─── SOURCE INFORMATION ───

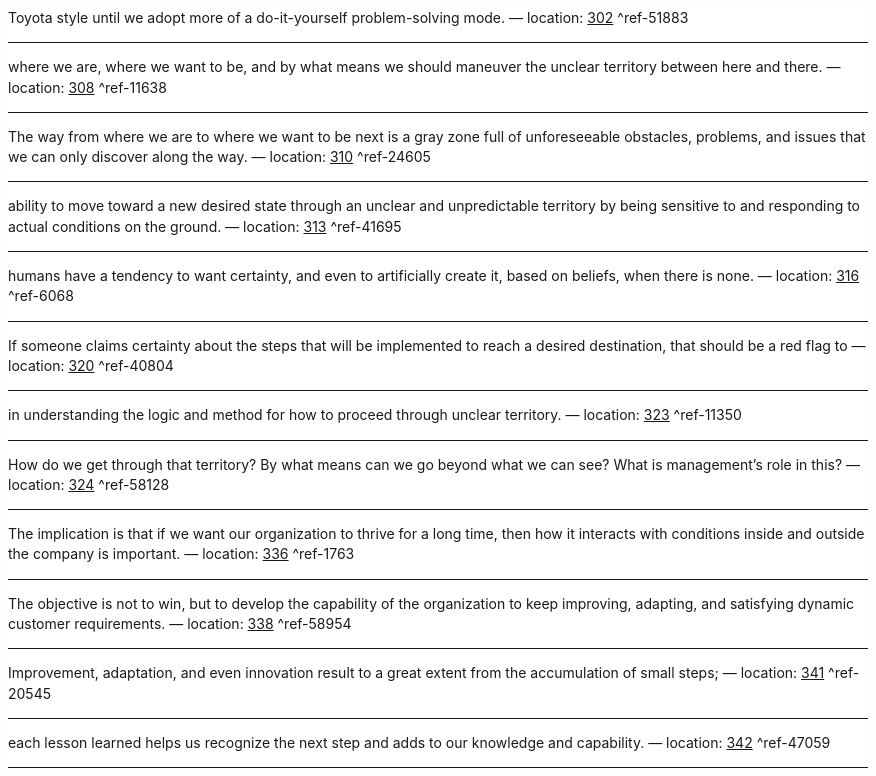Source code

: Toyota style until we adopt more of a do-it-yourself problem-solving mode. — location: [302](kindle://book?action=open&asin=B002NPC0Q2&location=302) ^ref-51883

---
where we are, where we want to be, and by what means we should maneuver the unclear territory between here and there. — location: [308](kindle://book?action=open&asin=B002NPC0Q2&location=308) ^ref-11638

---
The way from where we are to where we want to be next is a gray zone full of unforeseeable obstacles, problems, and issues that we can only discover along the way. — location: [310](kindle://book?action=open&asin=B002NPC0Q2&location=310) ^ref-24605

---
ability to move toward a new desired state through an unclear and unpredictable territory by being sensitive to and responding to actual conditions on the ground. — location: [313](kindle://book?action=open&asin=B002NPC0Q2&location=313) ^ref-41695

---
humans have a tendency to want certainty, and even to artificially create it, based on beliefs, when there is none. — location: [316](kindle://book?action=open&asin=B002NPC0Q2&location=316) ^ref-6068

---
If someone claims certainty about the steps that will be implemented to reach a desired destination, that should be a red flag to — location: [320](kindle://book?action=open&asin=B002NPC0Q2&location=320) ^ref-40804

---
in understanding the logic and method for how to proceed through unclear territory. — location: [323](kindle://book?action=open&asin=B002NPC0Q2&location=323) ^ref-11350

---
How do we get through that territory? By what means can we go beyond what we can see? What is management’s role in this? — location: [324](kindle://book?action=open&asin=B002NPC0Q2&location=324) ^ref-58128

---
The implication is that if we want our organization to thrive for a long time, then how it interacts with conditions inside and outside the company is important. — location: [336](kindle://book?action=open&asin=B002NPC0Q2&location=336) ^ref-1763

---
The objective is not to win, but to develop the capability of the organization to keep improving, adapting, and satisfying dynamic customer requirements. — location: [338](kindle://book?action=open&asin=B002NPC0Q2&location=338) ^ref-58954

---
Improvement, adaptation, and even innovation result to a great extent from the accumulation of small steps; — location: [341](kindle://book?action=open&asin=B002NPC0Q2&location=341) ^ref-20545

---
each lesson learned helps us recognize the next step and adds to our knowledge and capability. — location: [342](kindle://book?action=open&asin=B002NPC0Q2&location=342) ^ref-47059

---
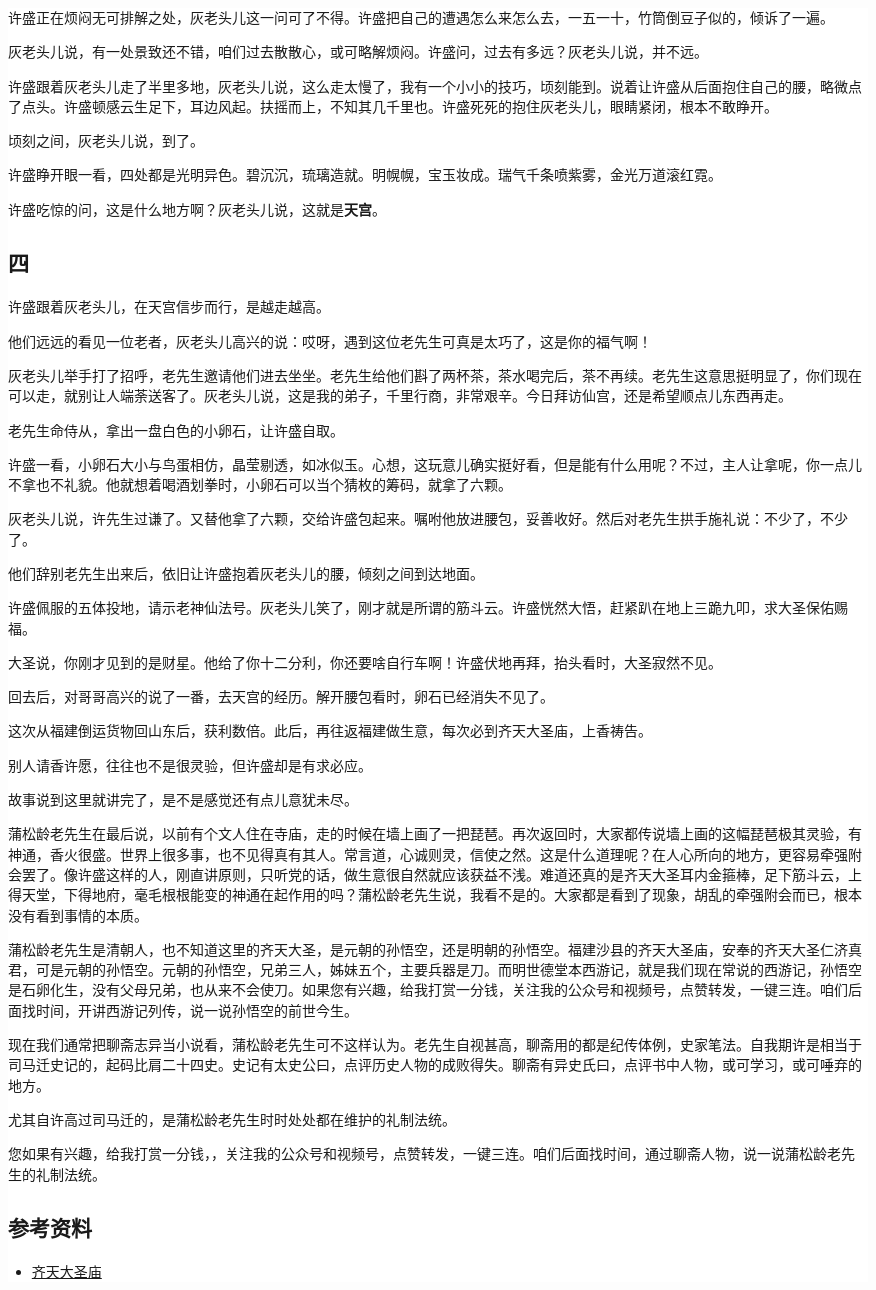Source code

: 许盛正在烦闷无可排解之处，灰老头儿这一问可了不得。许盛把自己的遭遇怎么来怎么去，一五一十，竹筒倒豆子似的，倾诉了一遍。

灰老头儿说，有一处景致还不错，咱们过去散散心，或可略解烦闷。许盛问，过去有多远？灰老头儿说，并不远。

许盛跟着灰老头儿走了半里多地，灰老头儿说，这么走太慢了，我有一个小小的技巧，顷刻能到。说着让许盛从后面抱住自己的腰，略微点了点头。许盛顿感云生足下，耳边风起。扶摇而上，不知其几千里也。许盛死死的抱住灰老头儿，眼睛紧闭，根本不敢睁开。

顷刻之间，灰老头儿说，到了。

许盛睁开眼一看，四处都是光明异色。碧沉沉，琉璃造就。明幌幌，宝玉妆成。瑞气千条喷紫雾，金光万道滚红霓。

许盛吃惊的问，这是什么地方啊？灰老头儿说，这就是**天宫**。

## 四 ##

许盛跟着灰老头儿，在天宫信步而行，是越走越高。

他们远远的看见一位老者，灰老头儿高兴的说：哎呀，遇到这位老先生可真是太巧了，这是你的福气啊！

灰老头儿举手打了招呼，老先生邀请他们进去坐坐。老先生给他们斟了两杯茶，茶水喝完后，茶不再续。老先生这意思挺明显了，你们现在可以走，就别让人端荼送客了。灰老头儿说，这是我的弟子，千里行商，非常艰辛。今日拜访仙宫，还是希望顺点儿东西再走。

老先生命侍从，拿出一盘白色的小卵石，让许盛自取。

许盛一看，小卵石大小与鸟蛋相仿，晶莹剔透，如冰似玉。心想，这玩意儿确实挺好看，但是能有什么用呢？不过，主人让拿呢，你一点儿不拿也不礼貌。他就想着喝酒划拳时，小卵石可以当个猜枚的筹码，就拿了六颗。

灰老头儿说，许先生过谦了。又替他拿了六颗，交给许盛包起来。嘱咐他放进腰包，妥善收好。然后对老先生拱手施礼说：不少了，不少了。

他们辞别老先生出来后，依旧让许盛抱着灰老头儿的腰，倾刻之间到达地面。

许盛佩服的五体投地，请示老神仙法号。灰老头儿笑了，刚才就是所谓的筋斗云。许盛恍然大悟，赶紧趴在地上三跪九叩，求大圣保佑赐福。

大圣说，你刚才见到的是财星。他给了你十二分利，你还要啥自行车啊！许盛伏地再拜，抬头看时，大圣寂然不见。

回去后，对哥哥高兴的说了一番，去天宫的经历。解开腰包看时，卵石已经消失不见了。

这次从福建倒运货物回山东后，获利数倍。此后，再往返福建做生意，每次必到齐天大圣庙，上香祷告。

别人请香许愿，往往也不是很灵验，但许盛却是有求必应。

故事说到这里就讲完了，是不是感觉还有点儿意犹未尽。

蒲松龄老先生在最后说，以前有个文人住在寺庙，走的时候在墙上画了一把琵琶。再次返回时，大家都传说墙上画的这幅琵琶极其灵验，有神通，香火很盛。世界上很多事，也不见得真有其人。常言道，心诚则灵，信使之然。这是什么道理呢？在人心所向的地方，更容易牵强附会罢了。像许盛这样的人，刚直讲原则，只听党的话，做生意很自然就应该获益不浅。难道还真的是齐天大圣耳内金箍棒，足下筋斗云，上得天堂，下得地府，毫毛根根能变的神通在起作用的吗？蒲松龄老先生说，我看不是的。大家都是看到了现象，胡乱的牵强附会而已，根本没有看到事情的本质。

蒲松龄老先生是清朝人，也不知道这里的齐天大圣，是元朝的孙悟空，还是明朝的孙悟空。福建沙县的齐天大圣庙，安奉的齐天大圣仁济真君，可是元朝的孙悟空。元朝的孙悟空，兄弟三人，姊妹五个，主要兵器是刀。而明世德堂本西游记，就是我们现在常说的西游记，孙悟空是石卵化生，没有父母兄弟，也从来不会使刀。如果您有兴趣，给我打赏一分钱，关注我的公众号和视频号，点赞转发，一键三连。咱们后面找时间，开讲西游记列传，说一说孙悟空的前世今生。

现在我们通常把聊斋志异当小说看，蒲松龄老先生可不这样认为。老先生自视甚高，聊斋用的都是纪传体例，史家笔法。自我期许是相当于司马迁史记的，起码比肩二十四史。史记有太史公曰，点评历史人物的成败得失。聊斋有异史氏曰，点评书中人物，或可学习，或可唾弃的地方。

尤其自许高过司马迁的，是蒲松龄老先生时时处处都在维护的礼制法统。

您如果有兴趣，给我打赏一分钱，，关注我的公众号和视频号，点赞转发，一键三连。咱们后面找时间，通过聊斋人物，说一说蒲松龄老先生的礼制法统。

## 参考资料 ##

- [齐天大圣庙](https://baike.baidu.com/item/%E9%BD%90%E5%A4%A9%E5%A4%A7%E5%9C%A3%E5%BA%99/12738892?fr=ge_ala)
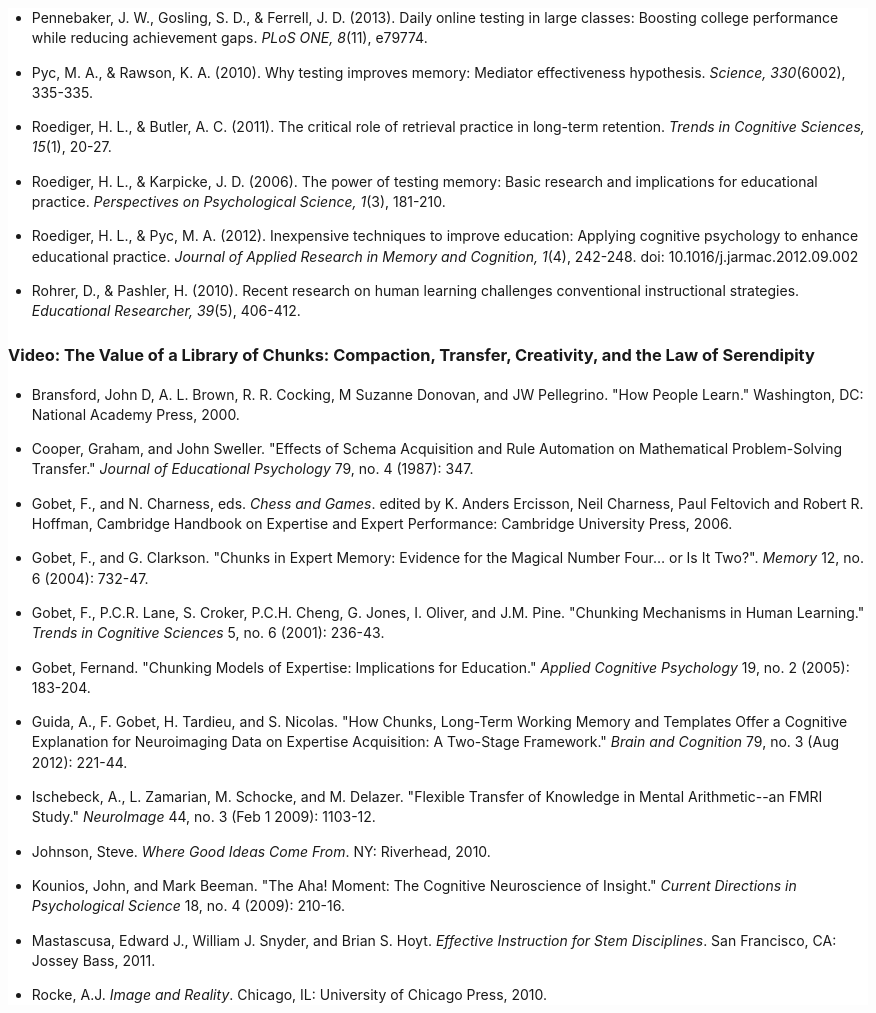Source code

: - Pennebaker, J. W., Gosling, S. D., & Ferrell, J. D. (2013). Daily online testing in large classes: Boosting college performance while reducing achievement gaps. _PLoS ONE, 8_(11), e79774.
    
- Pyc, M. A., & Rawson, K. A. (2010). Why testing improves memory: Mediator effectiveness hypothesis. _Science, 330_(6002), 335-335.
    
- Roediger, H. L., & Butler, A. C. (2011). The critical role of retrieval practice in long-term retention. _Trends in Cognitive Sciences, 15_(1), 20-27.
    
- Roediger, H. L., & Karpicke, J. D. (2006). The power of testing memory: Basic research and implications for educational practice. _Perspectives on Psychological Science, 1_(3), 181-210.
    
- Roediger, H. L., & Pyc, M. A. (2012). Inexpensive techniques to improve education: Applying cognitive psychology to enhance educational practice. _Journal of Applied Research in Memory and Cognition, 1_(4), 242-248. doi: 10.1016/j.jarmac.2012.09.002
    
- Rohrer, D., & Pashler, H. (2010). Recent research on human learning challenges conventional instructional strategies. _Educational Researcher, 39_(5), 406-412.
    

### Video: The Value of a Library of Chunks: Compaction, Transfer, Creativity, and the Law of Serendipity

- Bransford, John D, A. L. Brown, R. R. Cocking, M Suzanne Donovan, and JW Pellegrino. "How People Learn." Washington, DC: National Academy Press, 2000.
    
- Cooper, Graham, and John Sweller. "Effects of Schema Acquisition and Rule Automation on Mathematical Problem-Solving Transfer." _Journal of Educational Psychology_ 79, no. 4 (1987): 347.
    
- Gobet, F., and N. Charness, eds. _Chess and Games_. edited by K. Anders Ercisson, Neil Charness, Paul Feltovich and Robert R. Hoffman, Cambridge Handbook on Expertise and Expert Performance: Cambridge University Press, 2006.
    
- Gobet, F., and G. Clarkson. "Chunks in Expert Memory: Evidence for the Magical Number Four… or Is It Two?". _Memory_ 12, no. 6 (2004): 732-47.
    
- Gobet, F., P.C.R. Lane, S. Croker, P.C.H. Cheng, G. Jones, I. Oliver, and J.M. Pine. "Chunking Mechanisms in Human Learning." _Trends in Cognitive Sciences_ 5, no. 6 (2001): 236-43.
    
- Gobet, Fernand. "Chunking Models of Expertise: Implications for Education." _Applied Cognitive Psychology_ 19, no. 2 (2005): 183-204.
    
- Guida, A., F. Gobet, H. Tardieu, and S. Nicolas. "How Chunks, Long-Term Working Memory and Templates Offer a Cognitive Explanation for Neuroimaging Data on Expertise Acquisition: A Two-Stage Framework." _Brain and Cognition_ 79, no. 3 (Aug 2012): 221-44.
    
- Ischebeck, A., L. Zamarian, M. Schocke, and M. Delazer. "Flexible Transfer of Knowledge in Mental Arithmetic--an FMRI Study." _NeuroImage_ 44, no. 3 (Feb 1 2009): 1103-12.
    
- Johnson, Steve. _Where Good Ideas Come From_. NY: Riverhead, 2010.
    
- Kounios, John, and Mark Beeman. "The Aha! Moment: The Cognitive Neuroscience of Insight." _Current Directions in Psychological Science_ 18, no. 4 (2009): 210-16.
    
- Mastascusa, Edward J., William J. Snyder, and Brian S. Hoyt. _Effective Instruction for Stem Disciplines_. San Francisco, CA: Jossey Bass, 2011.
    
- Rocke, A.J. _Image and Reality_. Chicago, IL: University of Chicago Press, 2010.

───

▶ PROMPT
Of the entries listed above, reproduce only the lines starting at the line containing "许盛佩服的五体投地，请示老神" and ending at the line containing "故事说到这里就讲完了，是不是感觉还有点儿意犹未尽。". Include both, exactly as they stand.

▶ YOUR SOLUTION
许盛佩服的五体投地，请示老神仙法号。灰老头儿笑了，刚才就是所谓的筋斗云。许盛恍然大悟，赶紧趴在地上三跪九叩，求大圣保佑赐福。

大圣说，你刚才见到的是财星。他给了你十二分利，你还要啥自行车啊！许盛伏地再拜，抬头看时，大圣寂然不见。

回去后，对哥哥高兴的说了一番，去天宫的经历。解开腰包看时，卵石已经消失不见了。

这次从福建倒运货物回山东后，获利数倍。此后，再往返福建做生意，每次必到齐天大圣庙，上香祷告。

别人请香许愿，往往也不是很灵验，但许盛却是有求必应。

故事说到这里就讲完了，是不是感觉还有点儿意犹未尽。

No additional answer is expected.